(ENTRIES SHOWN)

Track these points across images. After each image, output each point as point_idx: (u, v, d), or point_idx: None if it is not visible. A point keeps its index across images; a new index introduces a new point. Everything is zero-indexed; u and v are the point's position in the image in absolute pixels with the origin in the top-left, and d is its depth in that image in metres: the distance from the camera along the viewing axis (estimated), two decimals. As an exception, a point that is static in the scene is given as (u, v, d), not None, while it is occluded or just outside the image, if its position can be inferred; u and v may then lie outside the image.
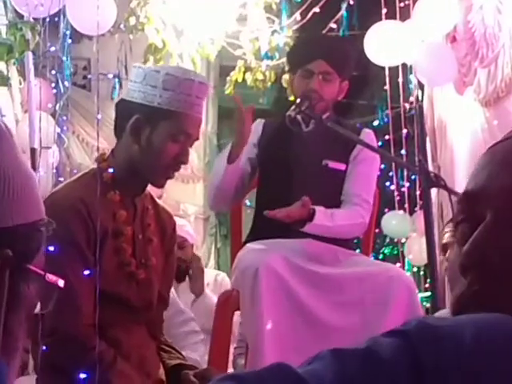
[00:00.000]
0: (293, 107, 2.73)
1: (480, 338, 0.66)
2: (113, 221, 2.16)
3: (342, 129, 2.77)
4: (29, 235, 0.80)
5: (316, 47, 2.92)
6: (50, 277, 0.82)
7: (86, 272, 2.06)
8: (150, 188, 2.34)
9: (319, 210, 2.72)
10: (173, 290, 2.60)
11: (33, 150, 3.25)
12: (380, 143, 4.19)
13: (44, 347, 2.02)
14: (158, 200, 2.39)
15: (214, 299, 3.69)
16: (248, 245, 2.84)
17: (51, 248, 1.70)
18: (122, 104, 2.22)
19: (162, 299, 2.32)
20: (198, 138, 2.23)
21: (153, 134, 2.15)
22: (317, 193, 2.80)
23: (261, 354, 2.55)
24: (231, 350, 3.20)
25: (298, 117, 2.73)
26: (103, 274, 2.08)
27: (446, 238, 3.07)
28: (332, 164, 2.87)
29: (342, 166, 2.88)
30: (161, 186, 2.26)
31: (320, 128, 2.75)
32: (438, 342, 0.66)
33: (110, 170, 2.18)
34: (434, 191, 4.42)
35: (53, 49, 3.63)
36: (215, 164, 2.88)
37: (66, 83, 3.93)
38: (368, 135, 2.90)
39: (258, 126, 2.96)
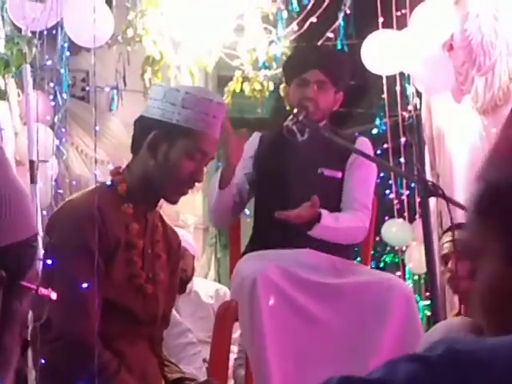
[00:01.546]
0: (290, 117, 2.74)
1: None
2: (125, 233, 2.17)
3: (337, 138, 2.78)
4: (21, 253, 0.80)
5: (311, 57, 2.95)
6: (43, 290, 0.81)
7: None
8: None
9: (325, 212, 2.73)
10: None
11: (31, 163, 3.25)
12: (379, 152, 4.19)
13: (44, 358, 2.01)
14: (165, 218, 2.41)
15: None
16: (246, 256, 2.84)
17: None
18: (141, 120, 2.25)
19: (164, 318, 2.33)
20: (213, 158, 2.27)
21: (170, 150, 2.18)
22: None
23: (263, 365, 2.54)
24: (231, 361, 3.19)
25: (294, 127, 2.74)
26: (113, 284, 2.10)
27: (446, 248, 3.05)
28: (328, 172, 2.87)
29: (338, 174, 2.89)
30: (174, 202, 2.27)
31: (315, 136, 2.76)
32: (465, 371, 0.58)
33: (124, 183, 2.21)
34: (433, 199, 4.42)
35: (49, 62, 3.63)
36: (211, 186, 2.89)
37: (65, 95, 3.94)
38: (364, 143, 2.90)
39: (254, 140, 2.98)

(End ENTRIES SHOWN)
(ENTRIES SHOWN)

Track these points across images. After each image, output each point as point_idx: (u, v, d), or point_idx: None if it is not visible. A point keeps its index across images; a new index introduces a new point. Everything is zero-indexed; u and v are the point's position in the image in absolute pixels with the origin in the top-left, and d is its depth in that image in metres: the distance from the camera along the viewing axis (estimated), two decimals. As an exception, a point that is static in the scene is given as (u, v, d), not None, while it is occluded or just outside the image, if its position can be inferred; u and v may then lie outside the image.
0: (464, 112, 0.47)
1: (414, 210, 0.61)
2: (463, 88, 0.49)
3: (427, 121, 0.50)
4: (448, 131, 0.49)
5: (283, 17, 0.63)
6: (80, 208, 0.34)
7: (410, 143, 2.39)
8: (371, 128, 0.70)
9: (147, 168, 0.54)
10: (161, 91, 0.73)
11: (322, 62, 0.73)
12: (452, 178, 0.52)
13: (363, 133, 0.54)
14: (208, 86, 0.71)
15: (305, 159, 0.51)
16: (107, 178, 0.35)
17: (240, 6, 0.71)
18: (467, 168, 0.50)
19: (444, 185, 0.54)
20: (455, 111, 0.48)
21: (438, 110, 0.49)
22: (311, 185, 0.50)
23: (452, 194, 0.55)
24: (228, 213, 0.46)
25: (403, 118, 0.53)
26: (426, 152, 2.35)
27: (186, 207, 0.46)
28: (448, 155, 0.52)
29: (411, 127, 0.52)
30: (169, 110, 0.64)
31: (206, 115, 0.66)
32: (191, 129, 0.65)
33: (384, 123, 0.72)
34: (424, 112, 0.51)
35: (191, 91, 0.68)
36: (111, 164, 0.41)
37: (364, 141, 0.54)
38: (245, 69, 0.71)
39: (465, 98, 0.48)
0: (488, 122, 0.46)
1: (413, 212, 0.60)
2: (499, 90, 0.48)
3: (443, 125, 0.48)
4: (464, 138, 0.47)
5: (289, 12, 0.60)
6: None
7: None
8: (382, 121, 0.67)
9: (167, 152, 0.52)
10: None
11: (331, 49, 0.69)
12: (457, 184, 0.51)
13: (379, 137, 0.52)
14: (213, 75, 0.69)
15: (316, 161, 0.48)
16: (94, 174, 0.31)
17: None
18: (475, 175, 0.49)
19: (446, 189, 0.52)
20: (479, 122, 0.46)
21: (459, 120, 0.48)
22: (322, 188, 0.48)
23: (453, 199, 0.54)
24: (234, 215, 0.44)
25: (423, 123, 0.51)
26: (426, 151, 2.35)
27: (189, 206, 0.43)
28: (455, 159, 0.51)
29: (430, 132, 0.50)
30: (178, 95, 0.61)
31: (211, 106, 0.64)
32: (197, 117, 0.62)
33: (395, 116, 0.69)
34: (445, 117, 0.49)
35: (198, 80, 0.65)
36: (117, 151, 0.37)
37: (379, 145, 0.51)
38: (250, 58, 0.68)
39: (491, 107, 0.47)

(End ENTRIES SHOWN)
(ENTRIES SHOWN)

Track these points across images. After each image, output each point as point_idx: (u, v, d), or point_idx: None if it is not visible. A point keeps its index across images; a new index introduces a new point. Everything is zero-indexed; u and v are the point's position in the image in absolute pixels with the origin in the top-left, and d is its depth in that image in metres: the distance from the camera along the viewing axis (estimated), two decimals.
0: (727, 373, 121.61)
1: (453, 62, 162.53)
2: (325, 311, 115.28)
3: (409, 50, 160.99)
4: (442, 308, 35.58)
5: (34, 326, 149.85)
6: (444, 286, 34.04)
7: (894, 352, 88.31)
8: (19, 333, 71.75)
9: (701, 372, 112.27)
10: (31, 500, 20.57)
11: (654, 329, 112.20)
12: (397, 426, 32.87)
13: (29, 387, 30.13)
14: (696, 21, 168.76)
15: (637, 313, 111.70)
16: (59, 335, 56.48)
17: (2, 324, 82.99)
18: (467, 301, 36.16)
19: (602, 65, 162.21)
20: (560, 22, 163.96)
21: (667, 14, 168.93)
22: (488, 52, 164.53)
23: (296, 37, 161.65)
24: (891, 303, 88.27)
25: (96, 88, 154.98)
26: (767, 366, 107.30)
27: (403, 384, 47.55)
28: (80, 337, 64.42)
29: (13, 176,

(End ENTRIES SHOWN)

Look above for the line with "19: (444, 185, 0.54)"; retype exactly that line, every line after it up to the line with "38: (245, 69, 0.71)", and that line too, nothing else.

SOLUTION BELOW
19: (444, 185, 0.54)
20: (455, 111, 0.48)
21: (438, 110, 0.49)
22: (311, 185, 0.50)
23: (452, 194, 0.55)
24: (228, 213, 0.46)
25: (403, 118, 0.53)
26: (426, 152, 2.35)
27: (186, 207, 0.46)
28: (448, 155, 0.52)
29: (411, 127, 0.52)
30: (169, 110, 0.64)
31: (206, 115, 0.66)
32: (191, 129, 0.65)
33: (384, 123, 0.72)
34: (424, 112, 0.51)
35: (191, 91, 0.68)
36: (111, 164, 0.41)
37: (364, 141, 0.54)
38: (245, 69, 0.71)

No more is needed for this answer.